Итак, Гвус отправился с братом по своим делам куда-то на север. Я его не расспрашивал на этот счёт, понимая, что после поездки он и сам будет рад почесать языком. Я же отправился к лорду Брэкетту, чьё поместье располагалось на окраине Лондона. С лордом я разобрался за два с лишним часа, потому что именно столько Брэкетт сумел выделить свободного времени. На многие вопросы он отвечать отказался, но на остальные реагировал спокойно и говорил, не прерываясь на мысли. Произносить речи и разглагольствовать он умел как никто другой. Он даже предложил подвезти меня до центра, где наши пути расходились. Я согласился и вскоре очутился на Уэстуэй, где железная дорога делилась надвое у Эликсон-роуд. Идя, я всматривался в неспокойные из-за яростного ветра воды Гранд Юнион-канала, и думал о своём. Интервью, записанное на десяти листах, я уже отправил моему другу через посыльного, а сам бродил без дела. В голове проскакивали мысли, в основном о приятной, слегка ветреной погоде.

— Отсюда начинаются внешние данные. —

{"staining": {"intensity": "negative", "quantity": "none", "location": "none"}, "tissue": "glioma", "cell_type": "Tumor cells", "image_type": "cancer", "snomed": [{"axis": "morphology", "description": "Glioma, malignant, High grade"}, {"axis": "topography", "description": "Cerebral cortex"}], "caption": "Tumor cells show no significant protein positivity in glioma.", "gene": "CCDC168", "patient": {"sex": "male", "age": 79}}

Казалось, будто всё произошло за секунду, но на деле это заняло примерно минуту. На периферии зрения замаячило нечто, привлекшее моё внимание. Поначалу я посчитал, что на рельсах лежит сухая деревяшка, но присмотревшись, стало понятно –  нет, не деревяшка, а человек. Подумав, что какой-то бедолага решился покончить с собой, я рванулся с места. Только подбежав к нему ближе и дотронувшись до него, я осознал, что мужчина лежал головой на рельсах без чувств. Тем не менее, он был жив, о чём явно говорил двигающийся вверх и вниз живот. Я поднял ему голову и оттащил тело в сторону. Он оказался куда тяжелее, и я аж запыхался, пока производил передвижение. Только когда мужчина оказался в шести-семи футах от трамвайных путей  я сумел рассмотреть его худощавое, бледное лицо, без намёка на растительность, в голову пришла мысль, от которой я засмеялся в голос, и не мог остановиться ещё пару минут. Дело в том, что эту полосу путей на тот момент ещё только начали прокладывать и трамваи по ней пока что не ездили. Значит, я зря спешил.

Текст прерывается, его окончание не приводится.